Chinese nationalism, as with the concept of nationalism in general, is contested and problematic. Since the post-Mao Chinese leadership embraced economic reforms and opening-up as their new national guiding principles at the end of the 1970s, China scholars and commentators increasingly have characterized Chinese society as nationalistic. The ‘evidence’ of excessive nationalist sentiments became readily available in the 1990s, when Chinese nationalist passions were captured by international media and affected the People’s Republic of China’s (PRC) foreign relations, in particular in the military stand-offs between China and the USA over Taiwan in 1995–96, and after the USA’s ‘accidental’ bombing of the Chinese embassy in Belgrade in 1999. The heightening of nationalist tensions continued into the beginning of the new millennium. First, in 2001 a US spy plane collided with a Chinese jet fighter, triggering a wave of angry protests among Chinese citizens.

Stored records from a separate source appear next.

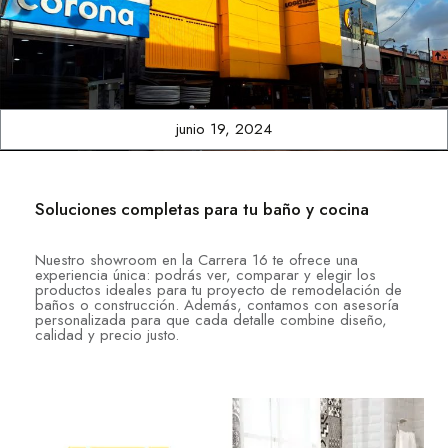
junio 19, 2024
Soluciones completas para tu baño y cocina
Nuestro showroom en la Carrera 16 te ofrece una
experiencia única: podrás ver, comparar y elegir los
productos ideales para tu proyecto de remodelación de
baños o construcción. Además, contamos con asesoría
personalizada para que cada detalle combine diseño,
calidad y precio justo.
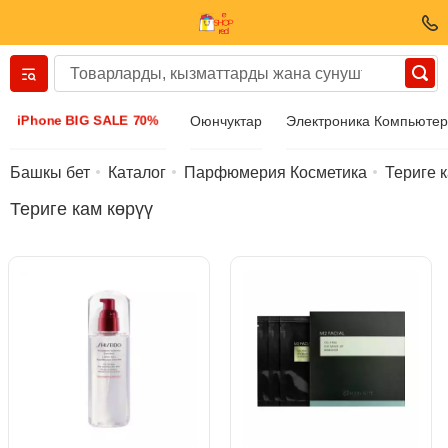
Вернуться назад
iPhone BIG SALE 70%
Оюнчуктар
Электроника Компьюте
Кийим-кече жана бут кийим
Башкы бет
Каталог
Парфюмерия Косметика
Териге 
Териге кам көрүү
Аксессуарлар
Күн көз айнек
Бижутерия
Кол сааттары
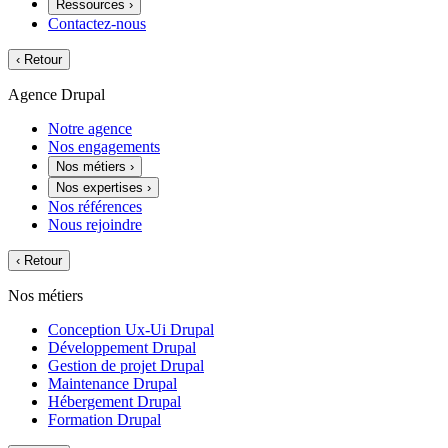
Ressources
›
Contactez-nous
‹
Retour
Agence Drupal
Notre agence
Nos engagements
Nos métiers
›
Nos expertises
›
Nos références
Nous rejoindre
‹
Retour
Nos métiers
Conception Ux-Ui Drupal
Développement Drupal
Gestion de projet Drupal
Maintenance Drupal
Hébergement Drupal
Formation Drupal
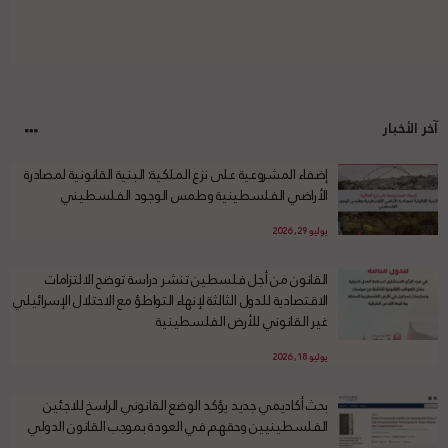
آخر الأخبار
إضفاء المشروعية على نزع الملكية: البنية القانونية لمصادرة
الأراضي الفلسطينية وطمس الوجود الفلسطيني
يوليو 29, 2026
القانون من أجل فلسطين تنشر دراسة توضح الالتزامات
الاقتصادية للدول الثالثة لإنهاء التواطؤ مع الاحتلال الإسرائيلي
غير القانوني للأرض الفلسطينية
يوليو 18, 2026
بحث أكاديمي جديد يؤكد الوضع القانوني الراسخ للاجئين
الفلسطينيين وحقهم في العودة بموجب القانون الدولي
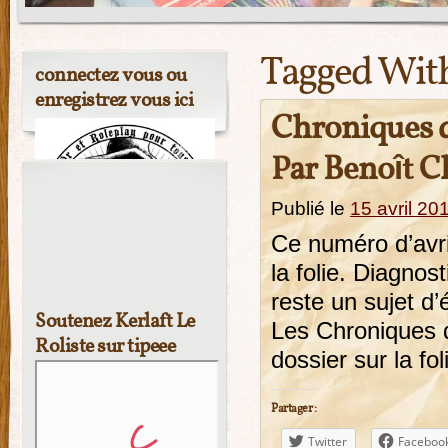
Tagged Wit
connectez vous ou
enregistrez vous ici
Chroniques d
Par Benoît C
Publié le
15 avril 20
Ce numéro d’avri
la folie. Diagnos
reste un sujet d’
Soutenez Kerlaft Le
Les Chroniques d
Roliste sur tipeee
dossier sur la fol
Partager :
Twitter
Faceboo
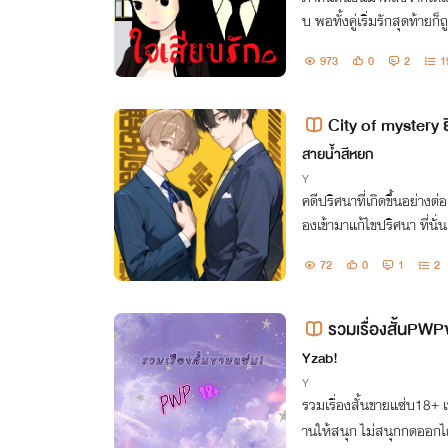
บ พอทั้งคู่เริ่มรักสุดท้ายก
ลดาซึ่งเธอก็มีแฟนอยู่แล้ว 
973
0
2
1
น 4 คน
City of mystery ย
สายน้ำสีหยก
Y
คดีปริศนาที่เกิดขึ้นอย่างต่อ
องเข้ามาแก้ไขปริศนา ที่นั
ชะตากรรมของพวกเขาจึงเริ่มต
72
0
1
2
รวมเรื่องสั้นPWP
Yzab!
Y
รวมเรื่องสั้นขายแซ่บ18+ เป็นpwp 3ตอนจบ จะลงให้เป็นเรื่องๆ อ่
านให้สนุก ไม่สนุกกดออกได้เลยงับ ฝากความซี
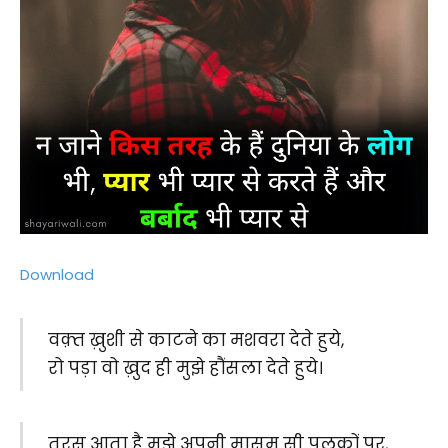
Download
वक़्त ख़ुशी से काटने का मशवरा देते हुये,
रो पड़ा वो ख़ुद ही मुझे हौंसला देते हुये।
तरस आता है मुझे अपनी मासूम सी पलकों पर,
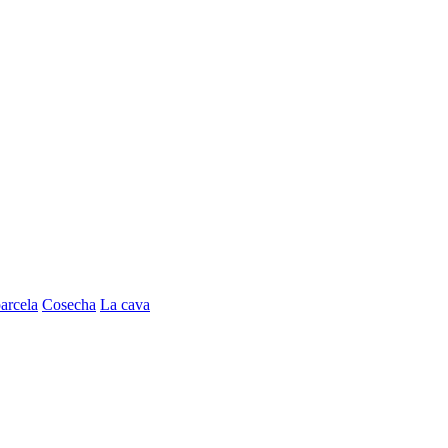
arcela
Cosecha
La cava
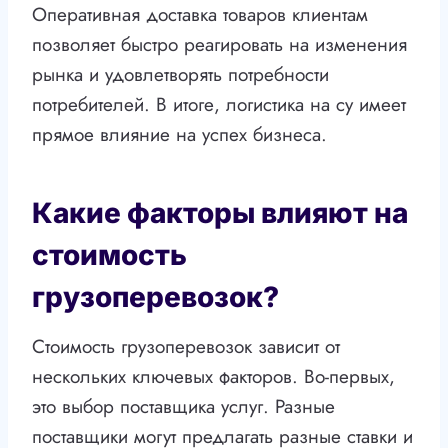
Оперативная доставка товаров клиентам
позволяет быстро реагировать на изменения
рынка и удовлетворять потребности
потребителей. В итоге, логистика на су имеет
прямое влияние на успех бизнеса.
Какие факторы влияют на
стоимость
грузоперевозок?
Стоимость грузоперевозок зависит от
нескольких ключевых факторов. Во-первых,
это выбор поставщика услуг. Разные
поставщики могут предлагать разные ставки и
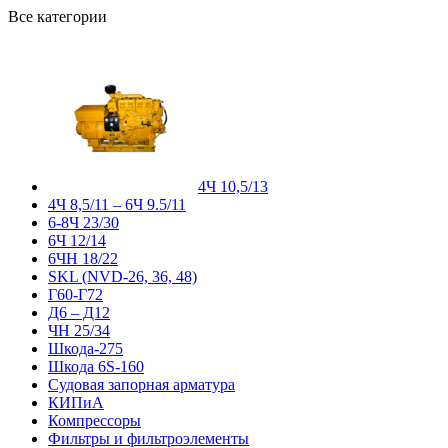
Все категории
4Ч 10,5/13
4Ч 8,5/11 – 6Ч 9.5/11
6-8Ч 23/30
6Ч 12/14
6ЧН 18/22
SKL (NVD-26, 36, 48)
Г60-Г72
Д6 – Д12
ЧН 25/34
Шкода-275
Шкода 6S-160
Судовая запорная арматура
КИПиА
Компрессоры
Фильтры и фильтроэлементы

Furthermore, the Japanese Prime Minister’s visits to the Yasukuni shrine commemorating the fallen Japanese soldiers, and the Japanese authorities’ approval of school textbooks playing down the role of Japan in war crimes during the Sino–Japanese war (1937–45) generated an outbreak of official and popular discontent in China. The question of war memories continues to be a bone of contention in Sino–Japanese relations. As I finish this chapter in February 2012, Nagoya and Nanjing, two twin cities in Japan and China, interrupted their special relations after the mayor of the Japanese city questioned whether the Nanjing massacre had ever taken place. This is far from a full list of Chinese nationalist outbreaks in the last two decades, but it gives one an indication of the profound role that nationalism plays in Chinese politics.